Mr. Meacher: I appreciate what the hon. Gentleman said about the purpose of the amendment. However, we believe that it is unnecessary because the clause already achieves the outcome he wants. The hon. Gentleman is seeking to ensure that directions by the Secretary of State or the National Assembly for Wales for the establishment of a management scheme for a marine site include, but are not restricted to, the matters listed in subsection (2). By including the phrase ``directions may in particular'', the clause already gives the Secretary of State or the National Assembly for Wales the discretion to issue directions for reasons not included in the list in subsection (2). For the record, that is consistent with regulation 35(2) of the Conservation (Natural Habitats &c.) Regulations 1994, which deals with management schemes for the marine Natura 2000 sites. We want to maintain that consistency. I hope that the hon. Gentleman is satisfied that what he wants has already been achieved, and that he will withdraw the amendment.

12 noon

Andrew George: I am grateful to the Minister for the clarification. I am glad that the issue has been raised so that that clarification can be put on the record to prevent any future confusion over the wording. I apologise for being obliged to leave the Committee in a moment, and I beg to ask leave to withdraw the amendment.

Amendment, by leave, withdrawn.

Clause 5 ordered to stand part of the Bill.

Clauses 6 to 8 ordered to stand part of the Bill.

New clause 1


    `There shall be paid out of money provided by Parliament—

    (a) any expenses of the Secretary of State under this Act; and

    (b) any increase attributable to this Act of the sums payable under any other Act.'.

Brought up, and read the First time.

Mr. Randall: I beg to move, That the clause be read a Second time.

The new clause is the result of the money resolution that the Minister moved last week, which we want to include in the Bill. On that occasion, the Minister spoke much more eloquently than I could have done and I defer to him now.

Mr. Meacher: I thank the hon. Gentleman for his remarks. In our view, considerable further work is required to assess the Bill's regulatory impact on both the private and public sectors. We shall consider the impact of any costs, but the Government are happy to accept the new clause.

Question put and agreed to.

Clause read a Second time, and added to the Bill.

New clause 2

Ministerial guidance as respects

marine areas of special interest

    `.—(1) The Secretary of State (as regards England) and the National Assembly for Wales (as regards Wales) shall from time to time prepare codes.

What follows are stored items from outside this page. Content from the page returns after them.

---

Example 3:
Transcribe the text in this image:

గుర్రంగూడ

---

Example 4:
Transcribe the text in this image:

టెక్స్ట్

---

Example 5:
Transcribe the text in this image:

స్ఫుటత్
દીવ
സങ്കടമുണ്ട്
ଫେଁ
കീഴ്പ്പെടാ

    (2) For the purposes of subsection (1), section 33 of the Wildlife and Countryside Act 1981 (ministerial guidance as respects marine areas of special interest) applies, where references to sections 28 to 32 should be read as sections 1 to 6 of this Act.'.

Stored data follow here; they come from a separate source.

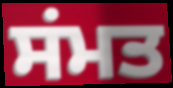
ਸਂਮਤ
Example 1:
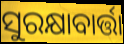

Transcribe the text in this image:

ସୁରକ୍ଷାବାର୍ତ୍ତା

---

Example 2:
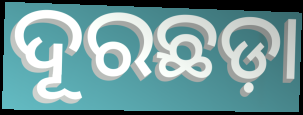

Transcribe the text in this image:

ଦୂରଛଡ଼ା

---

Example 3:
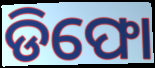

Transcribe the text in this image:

ଡିଫୋ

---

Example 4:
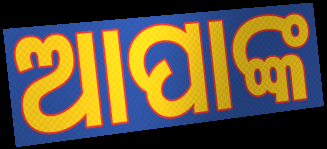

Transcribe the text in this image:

ଆପାଙ୍କ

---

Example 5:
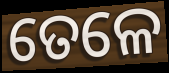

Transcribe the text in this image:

ତେଳେ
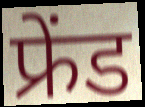
फ्रेंड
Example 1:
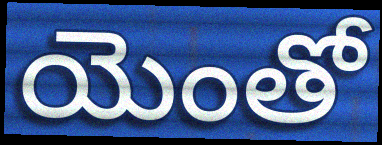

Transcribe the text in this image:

యెంతో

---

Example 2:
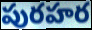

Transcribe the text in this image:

పురహర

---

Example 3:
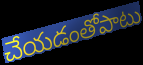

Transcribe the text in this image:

చేయడంతోపాటు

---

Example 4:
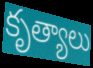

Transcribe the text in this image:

Brought up, and read the First time.

Mr. Randall: I beg to move, That the clause be read a Second time.

This matter has already been touched upon. The purpose of the new clause is to require the Secretary of State in England and the National Assembly in Wales to develop codes of guidance relating to the implementation of the Act.

During my consultations with interested parties after Second Reading, one problem that arose frequently was that people were unclear about the implications of the Bill, especially in relation to the selection of MSSIs. It was always the intention to develop site selection guidelines, but they did not appear in the Bill. Section 33 of the Wildlife and Countryside Act 1981 requires the Minister, in consultation with others, to develop codes of guidance. Such codes should provide guidance to those exercising functions under the SSSI provisions of the Act and to those who might be affected by those provisions.

The codes are subject to parliamentary approval. The new clause would apply section 33 of the 1981 Act to the provisions of this Bill. It would require the Secretary of State in England and the National Assembly in Wales to publish statutory codes of guidance to advise and guide both competent marine authorities and those affected by the Bill. Although it is not explicitly stated, such codes could include agreed guidelines and thresholds for the selection of MSSIs.